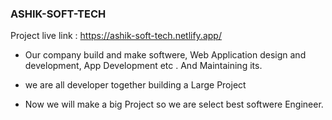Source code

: ### ASHIK-SOFT-TECH
Project live link : https://ashik-soft-tech.netlify.app/


* Our company build and make  softwere, Web Application design and development, App Development etc . And Maintaining its.

* we are all developer together building a Large Project

*  Now we will make a big Project so we are select best softwere Engineer.

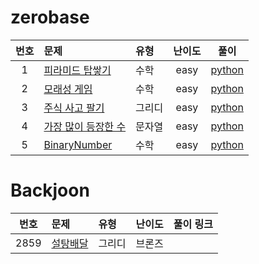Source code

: # zerobase

| 번호 |  문제  | 유형   |         난이도          |        풀이        |
|:---:	|:---	|:---	|:--:|:---:|
|1| [피라미드 탑쌓기](zerobase/problem/1) |수학| easy |[python](zerobase/problem/1/solution.py)|
|2| [모래성 게임](zerobase/problem/2) | 수학 | easy |[python](zerobase/problem/2/solution.py) |
|3| [주식 사고 팔기](zerobase/problem/3)| 그리디 | easy |[python](zerobase/problem/3/solution.py)|
|4| [가장 많이 등장한 수](zerobase/problem/4) | 문자열 | easy | [python](zerobase/problem/4/solution.py)|
|5| [BinaryNumber](zerobase/problem/5) | 수학 | easy |[python](zerobase/problem/5/solution.py)| 

# Backjoon

| 번호 |  문제  | 유형   |         난이도          |        풀이 링크         |
|:---:	|:---	|:---	|:--:|:---:|
|2859|[설탕배달](https://www.acmicpc.net/problem/2839)|그리디|브론즈| ||
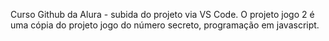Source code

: Curso Github da Alura - subida do projeto via VS Code.
O projeto jogo 2 é uma cópia do projeto jogo do número secreto, programação em javascript.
^^^^^^^^
Return the lines above that include the string "easy".

|1| [피라미드 탑쌓기](zerobase/problem/1) |수학| easy |[python](zerobase/problem/1/solution.py)|
|2| [모래성 게임](zerobase/problem/2) | 수학 | easy |[python](zerobase/problem/2/solution.py) |
|3| [주식 사고 팔기](zerobase/problem/3)| 그리디 | easy |[python](zerobase/problem/3/solution.py)|
|4| [가장 많이 등장한 수](zerobase/problem/4) | 문자열 | easy | [python](zerobase/problem/4/solution.py)|
|5| [BinaryNumber](zerobase/problem/5) | 수학 | easy |[python](zerobase/problem/5/solution.py)| 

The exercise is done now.